Russian Deputy Foreign Minister Mikhail Galuzin likewise warned last week of the economic cost of Armenia’s further drift to the West. Pashinian’s government has frozen its membership in the Collective Security Treaty Organization under Western pressure, Galuzin claimed, adding that Western powers will also demand the South Caucasus country’s withdrawal from the EEU, a Russian-led trade bloc. That would lead to a “loss of the main [export] market for Armenian business,” he said.
Russia accounted last year for over 35 percent of Armenia’s foreign trade, compared with the EU’s 13 percent share. It absorbed 40 percent of Armenian exports worth $8.4 billion.

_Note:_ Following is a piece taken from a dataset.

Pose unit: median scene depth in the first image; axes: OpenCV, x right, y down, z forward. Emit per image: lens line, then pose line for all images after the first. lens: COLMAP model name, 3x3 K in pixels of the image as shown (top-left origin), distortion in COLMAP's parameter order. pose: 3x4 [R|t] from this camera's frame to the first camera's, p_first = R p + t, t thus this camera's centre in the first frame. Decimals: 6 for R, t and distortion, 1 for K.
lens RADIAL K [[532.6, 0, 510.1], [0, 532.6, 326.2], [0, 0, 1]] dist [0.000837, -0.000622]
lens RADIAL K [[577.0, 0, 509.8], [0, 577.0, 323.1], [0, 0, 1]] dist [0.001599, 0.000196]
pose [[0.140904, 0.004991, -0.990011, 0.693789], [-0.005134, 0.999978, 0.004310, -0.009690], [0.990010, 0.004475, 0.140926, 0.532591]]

Armenian exports to Russia have skyrocketed since 2022, with local entrepreneurs taking advantage of Western sanctions against Moscow to re-export Western goods to the Russian market. These and other cash inflows from Russia have been the main driving force behind a significant increase in Armenia’s GDP recorded in 2022 and 2023.
Russia is also Armenia’s principal supplier of natural gas. The price of Russian gas for the country has long been set well below international market-based levels.
In a nonbinding resolution adopted on March 13, the European Parliament seemed to encourage Yerevan to apply for EU membership. However, none of the bloc’s 27 member states has voiced support for such a prospect.